*** Input Section Begins ***

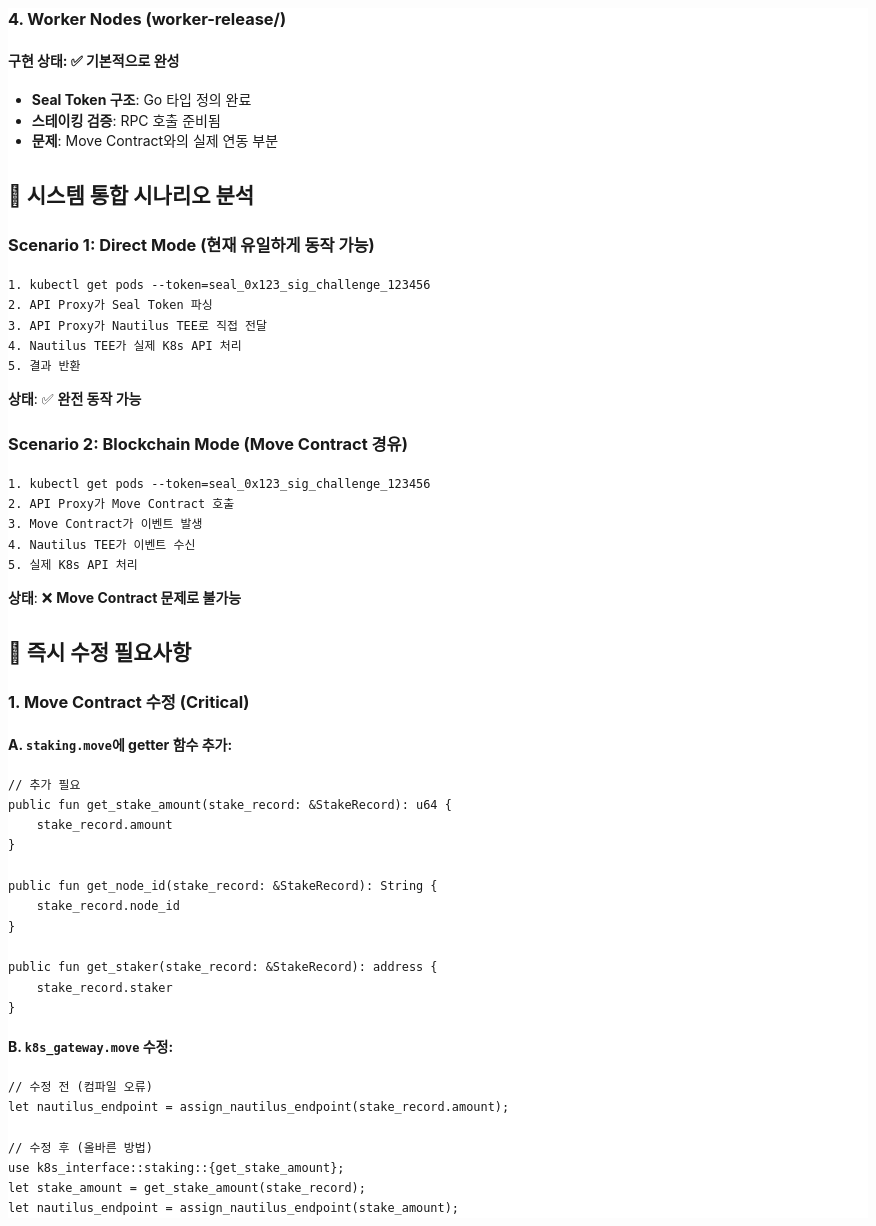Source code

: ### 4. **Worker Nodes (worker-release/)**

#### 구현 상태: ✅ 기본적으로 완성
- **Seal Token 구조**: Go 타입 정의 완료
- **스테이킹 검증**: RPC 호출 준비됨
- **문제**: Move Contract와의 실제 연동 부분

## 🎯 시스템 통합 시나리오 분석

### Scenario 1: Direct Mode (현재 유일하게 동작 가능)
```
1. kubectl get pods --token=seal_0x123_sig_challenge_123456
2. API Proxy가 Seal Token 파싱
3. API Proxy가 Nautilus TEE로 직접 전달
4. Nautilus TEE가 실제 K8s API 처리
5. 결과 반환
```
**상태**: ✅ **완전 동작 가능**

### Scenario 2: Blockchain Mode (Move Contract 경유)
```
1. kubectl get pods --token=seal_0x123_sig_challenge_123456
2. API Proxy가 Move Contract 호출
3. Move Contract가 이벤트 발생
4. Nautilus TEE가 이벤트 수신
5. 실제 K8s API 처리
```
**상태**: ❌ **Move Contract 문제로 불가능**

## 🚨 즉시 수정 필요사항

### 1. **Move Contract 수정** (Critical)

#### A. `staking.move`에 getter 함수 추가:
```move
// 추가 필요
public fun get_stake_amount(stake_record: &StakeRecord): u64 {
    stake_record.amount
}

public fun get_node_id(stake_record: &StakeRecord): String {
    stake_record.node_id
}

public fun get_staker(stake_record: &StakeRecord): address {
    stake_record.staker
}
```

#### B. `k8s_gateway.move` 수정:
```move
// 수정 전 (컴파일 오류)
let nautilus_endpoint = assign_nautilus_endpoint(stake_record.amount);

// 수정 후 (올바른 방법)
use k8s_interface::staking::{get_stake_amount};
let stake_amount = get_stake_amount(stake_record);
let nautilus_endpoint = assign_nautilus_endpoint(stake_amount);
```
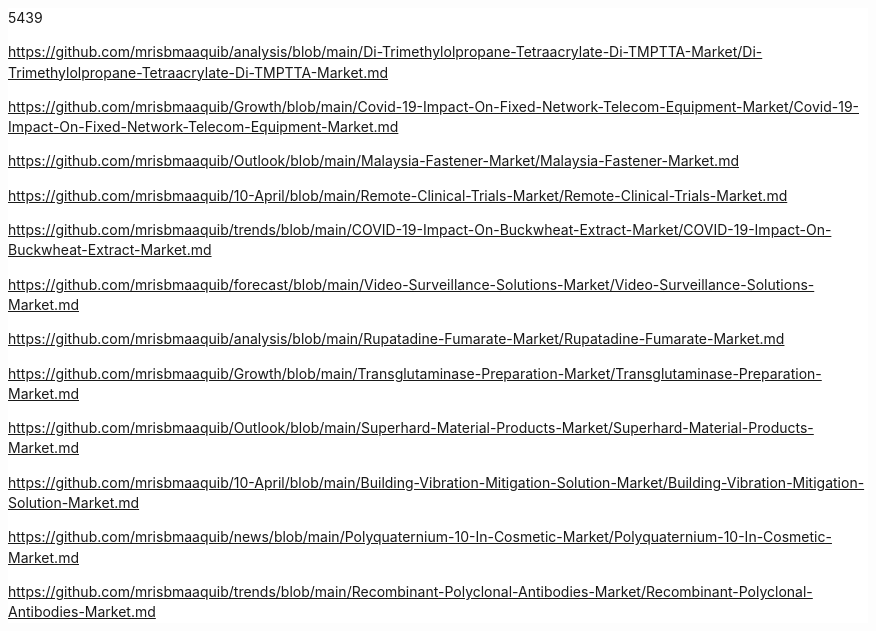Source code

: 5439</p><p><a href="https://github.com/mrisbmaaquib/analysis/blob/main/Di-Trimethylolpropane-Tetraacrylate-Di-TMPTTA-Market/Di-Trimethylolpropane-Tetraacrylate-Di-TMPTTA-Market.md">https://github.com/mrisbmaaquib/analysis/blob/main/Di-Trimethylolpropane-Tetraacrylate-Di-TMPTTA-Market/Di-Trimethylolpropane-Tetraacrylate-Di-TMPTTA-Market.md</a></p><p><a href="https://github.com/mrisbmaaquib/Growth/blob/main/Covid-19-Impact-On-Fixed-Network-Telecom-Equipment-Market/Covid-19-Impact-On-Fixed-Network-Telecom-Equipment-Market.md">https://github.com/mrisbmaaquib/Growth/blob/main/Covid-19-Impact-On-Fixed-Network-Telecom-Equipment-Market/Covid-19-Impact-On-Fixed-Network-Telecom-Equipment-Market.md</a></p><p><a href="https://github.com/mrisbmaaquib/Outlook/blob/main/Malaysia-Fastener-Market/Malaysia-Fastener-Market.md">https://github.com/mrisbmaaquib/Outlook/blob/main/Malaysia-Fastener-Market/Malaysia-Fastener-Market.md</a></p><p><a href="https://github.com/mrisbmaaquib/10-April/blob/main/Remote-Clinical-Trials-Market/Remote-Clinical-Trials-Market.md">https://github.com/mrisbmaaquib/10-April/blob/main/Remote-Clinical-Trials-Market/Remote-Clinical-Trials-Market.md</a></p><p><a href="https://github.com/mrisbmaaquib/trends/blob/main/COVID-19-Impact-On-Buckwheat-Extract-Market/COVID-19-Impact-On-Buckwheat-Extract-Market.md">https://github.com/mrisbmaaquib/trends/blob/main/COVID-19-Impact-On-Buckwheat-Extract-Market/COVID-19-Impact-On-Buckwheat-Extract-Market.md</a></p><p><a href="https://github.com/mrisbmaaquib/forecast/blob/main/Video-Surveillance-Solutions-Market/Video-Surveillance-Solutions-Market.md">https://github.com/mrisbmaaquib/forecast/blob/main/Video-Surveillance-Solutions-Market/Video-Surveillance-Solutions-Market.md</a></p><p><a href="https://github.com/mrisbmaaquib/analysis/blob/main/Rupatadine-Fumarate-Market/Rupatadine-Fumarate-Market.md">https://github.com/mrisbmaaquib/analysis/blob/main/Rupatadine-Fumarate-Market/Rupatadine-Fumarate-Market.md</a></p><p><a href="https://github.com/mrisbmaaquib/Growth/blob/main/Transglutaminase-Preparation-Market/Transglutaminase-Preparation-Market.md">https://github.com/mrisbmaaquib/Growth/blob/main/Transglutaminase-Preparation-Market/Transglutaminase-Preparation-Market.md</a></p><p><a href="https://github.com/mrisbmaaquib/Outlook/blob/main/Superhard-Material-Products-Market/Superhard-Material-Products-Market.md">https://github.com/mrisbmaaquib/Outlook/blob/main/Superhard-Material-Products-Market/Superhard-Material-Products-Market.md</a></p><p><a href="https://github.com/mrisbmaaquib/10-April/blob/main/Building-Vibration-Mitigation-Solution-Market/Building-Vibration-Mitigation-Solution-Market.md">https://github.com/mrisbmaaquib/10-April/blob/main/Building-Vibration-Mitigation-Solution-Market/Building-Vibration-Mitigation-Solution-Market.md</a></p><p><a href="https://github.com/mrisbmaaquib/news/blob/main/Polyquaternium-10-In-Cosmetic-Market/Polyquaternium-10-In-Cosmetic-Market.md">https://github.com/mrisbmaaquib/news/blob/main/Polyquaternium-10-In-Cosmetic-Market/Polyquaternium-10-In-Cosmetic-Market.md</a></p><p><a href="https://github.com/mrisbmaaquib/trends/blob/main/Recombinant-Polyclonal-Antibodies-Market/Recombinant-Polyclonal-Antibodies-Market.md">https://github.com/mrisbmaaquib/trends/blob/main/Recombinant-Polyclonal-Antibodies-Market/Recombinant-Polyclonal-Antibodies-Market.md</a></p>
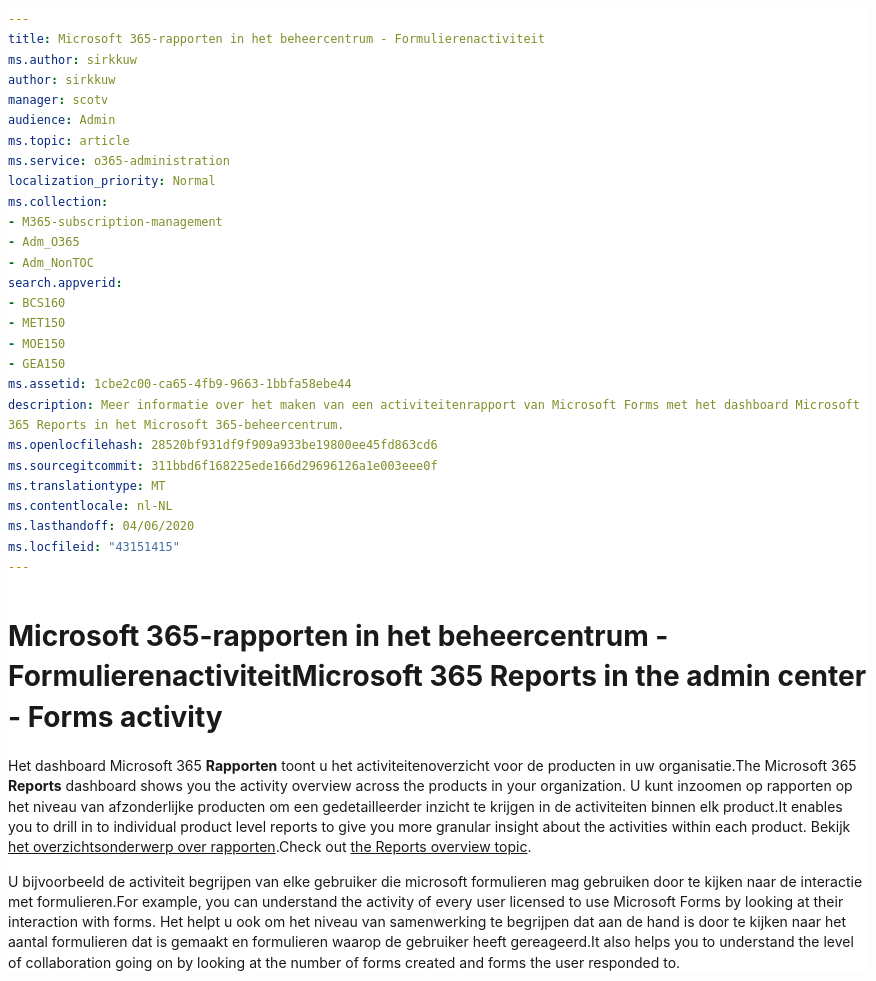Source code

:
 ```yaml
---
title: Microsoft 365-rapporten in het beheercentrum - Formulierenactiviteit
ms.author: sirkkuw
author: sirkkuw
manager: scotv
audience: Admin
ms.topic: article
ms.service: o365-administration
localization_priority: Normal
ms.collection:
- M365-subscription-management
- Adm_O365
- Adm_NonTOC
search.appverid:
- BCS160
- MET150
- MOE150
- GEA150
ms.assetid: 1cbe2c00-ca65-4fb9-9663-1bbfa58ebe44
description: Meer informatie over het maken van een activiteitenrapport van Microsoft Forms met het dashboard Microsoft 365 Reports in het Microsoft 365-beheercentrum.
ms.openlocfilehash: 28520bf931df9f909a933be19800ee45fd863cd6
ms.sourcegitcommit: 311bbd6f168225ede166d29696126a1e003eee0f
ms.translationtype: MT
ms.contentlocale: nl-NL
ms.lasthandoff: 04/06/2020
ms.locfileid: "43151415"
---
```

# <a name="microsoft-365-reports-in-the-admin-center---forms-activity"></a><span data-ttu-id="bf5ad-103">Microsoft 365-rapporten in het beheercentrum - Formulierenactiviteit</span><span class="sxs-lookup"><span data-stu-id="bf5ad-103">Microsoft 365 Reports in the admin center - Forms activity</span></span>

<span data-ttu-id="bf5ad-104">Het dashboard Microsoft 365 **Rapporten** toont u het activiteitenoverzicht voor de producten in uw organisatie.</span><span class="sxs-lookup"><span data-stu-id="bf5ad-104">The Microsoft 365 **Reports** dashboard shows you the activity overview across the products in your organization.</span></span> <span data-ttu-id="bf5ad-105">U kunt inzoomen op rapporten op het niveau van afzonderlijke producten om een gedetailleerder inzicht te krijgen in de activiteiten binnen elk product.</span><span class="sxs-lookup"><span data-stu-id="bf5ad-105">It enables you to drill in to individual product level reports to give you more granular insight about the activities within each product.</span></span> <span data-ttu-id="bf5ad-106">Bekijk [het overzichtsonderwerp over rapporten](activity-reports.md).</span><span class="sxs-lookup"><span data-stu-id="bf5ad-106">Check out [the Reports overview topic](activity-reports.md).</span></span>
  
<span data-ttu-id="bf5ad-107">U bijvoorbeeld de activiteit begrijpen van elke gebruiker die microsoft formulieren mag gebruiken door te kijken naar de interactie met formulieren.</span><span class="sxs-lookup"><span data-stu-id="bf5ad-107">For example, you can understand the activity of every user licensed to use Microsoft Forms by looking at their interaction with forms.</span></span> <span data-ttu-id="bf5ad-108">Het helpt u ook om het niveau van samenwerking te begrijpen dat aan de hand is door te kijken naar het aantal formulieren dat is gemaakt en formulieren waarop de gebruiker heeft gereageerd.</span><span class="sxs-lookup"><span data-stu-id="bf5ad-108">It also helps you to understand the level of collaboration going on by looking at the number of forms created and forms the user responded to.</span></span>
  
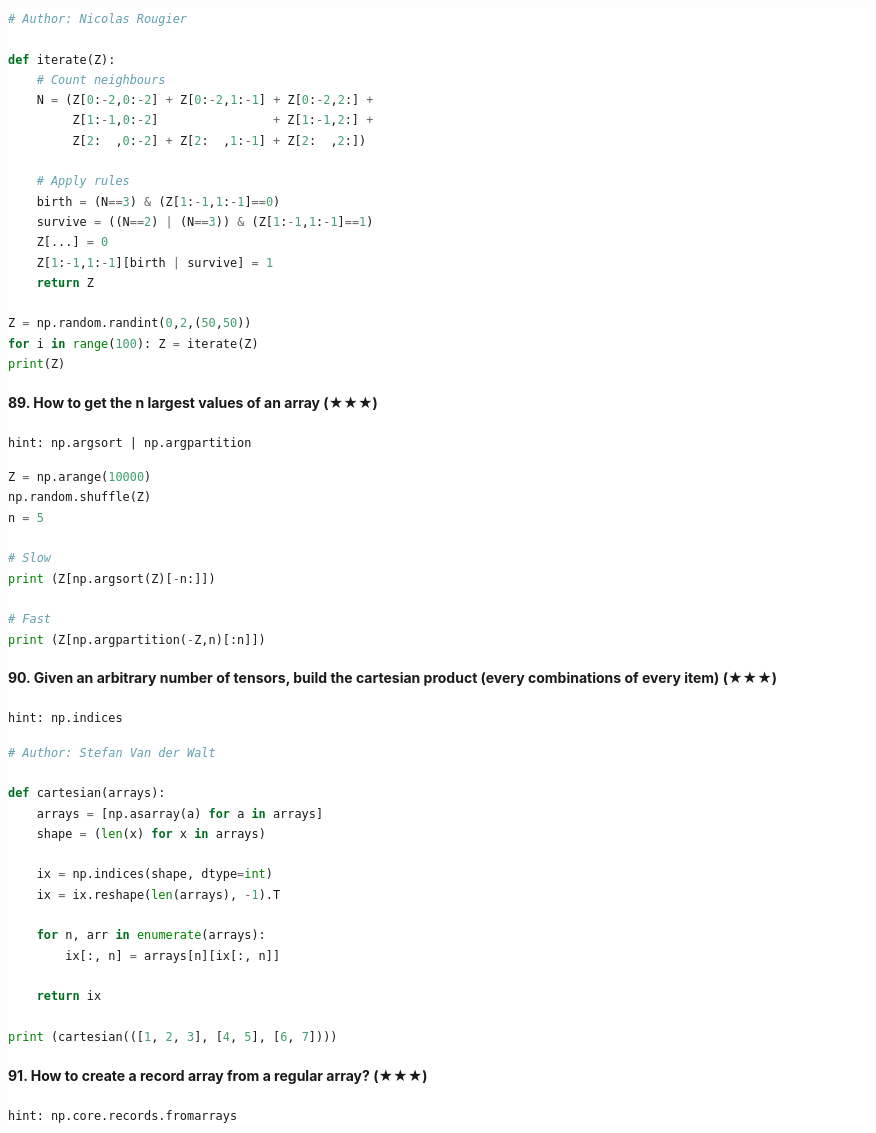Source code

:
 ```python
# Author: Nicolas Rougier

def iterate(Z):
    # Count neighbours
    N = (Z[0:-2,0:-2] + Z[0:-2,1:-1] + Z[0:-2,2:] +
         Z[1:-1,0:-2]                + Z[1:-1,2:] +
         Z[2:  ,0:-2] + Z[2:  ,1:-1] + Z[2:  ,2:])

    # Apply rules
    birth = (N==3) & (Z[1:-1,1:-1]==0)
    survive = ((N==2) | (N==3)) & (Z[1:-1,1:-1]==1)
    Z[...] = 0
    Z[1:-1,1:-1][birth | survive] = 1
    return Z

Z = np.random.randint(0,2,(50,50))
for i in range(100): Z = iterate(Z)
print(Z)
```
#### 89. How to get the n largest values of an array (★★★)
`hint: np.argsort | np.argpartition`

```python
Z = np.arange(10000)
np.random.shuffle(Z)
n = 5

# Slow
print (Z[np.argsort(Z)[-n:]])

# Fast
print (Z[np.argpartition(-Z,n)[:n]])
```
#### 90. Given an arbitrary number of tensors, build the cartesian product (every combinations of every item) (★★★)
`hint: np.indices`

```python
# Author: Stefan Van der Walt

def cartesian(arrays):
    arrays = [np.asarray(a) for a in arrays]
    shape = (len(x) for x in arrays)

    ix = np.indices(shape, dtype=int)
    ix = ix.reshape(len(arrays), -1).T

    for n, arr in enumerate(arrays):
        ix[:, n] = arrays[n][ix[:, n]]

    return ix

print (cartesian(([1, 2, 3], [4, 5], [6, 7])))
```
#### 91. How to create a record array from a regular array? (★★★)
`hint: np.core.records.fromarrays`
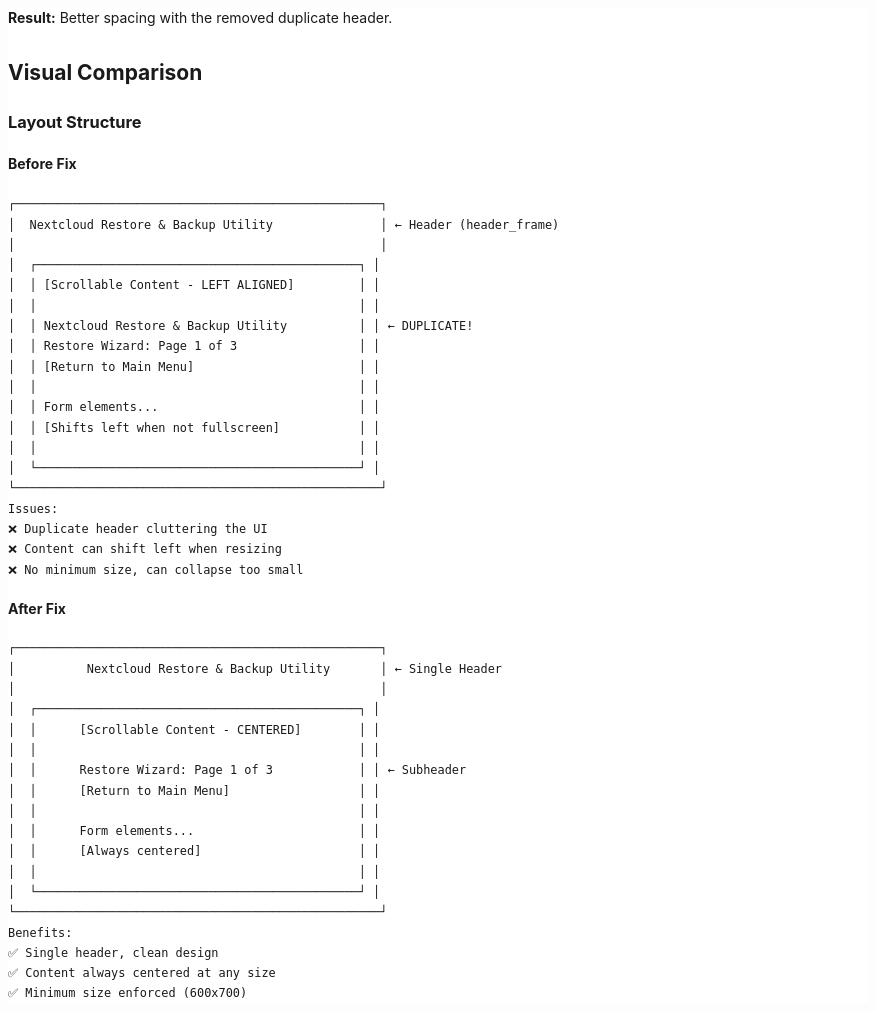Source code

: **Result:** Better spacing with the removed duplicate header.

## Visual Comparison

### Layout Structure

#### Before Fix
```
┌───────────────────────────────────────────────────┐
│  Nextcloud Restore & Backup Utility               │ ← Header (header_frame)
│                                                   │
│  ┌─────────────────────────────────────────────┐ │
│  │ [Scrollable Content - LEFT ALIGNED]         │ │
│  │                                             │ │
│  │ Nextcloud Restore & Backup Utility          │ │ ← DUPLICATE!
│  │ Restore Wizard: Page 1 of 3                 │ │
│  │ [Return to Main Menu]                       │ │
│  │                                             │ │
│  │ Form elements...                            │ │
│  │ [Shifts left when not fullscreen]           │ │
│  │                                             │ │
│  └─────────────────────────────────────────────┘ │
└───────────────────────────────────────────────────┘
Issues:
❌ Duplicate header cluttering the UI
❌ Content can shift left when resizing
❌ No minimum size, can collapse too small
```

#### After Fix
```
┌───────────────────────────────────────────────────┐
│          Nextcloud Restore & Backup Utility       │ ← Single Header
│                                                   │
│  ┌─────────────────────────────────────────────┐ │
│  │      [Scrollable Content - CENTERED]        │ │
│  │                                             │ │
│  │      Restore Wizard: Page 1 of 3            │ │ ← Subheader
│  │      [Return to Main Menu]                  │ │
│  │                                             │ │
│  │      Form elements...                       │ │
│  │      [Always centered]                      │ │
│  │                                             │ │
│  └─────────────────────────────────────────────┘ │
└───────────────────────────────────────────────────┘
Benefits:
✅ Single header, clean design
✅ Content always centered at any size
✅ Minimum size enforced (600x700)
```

*** Input Section Ends ***

- **Exercise brief**
Check each line of the data above for the word "size" and say how many lines have it. Give the number alone.

- **Answer section**
3